CryoSat-2 interferometric mode calibration and validation: A case study from the Austfonna ice cap, Svalbard

Satellite radar altimetry is widely used to measure glacier and ice sheet elevation changes, but can suffer from uncertainties related to geolocation and signal penetration. The unique capabilities of ESA's CryoSat-2 allow for accurate geolocation but impacts from signal penetration persist. This study uses surface elevations from Global Navigation Satellite System and airborne laser transects over the Austfonna ice cap, Svalbard, to measure the elevation bias of CryoSat-2 Point-of-closest-approach (POCA) and swath points, and to provide validation for dhdt estimates derived through the application of a least-squares plane-fit algorithm to these data. The mean elevation bias of swath points varies between 1 and 1.5 m of penetration, which is close to observed winter snow depths. Histograms of POCA elevation bias for the applied leading-edge retracker peak near the surface, with a distribution skewed towards the sub-surface. At the onset of surface melt, surface scattering dominates backscatter, and penetration reduces. This results in spurious peaks in derived elevation and mass change time series. In spite of this seasonal variability in elevation bias, the validation dhdt dataset demonstrates that the CryoSat-2 dhdt estimates are robust on multi-year timescales.

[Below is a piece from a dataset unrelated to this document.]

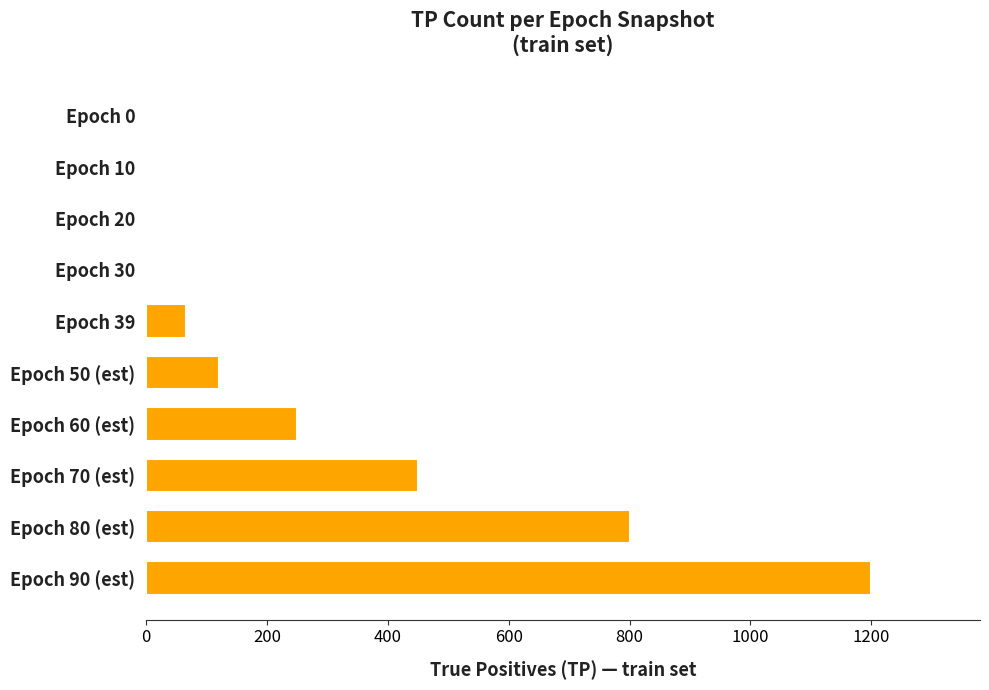

The chart shows a value of 250 at Epoch 60 (est). True or false?

True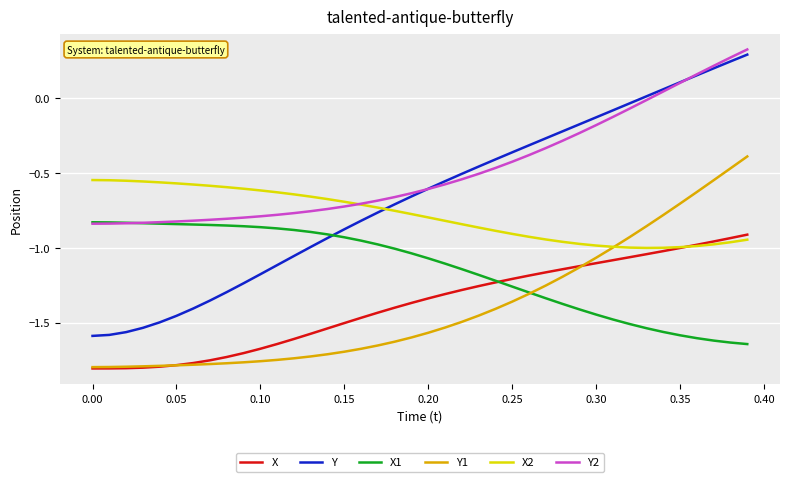

Which series has the largest total across all categories?

Y2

The transition from volume to surface scattering suggests the potential to estimate yearly snowpack thickness.

Automated summary

This study uses Global Navigation Satellite System and airborne laser measurements to validate the accuracy of CryoSat-2 in measuring elevation changes in the Austfonna ice cap. It finds that while signal penetration can introduce uncertainties, CryoSat-2's dhdt estimates are robust on multi-year timescales.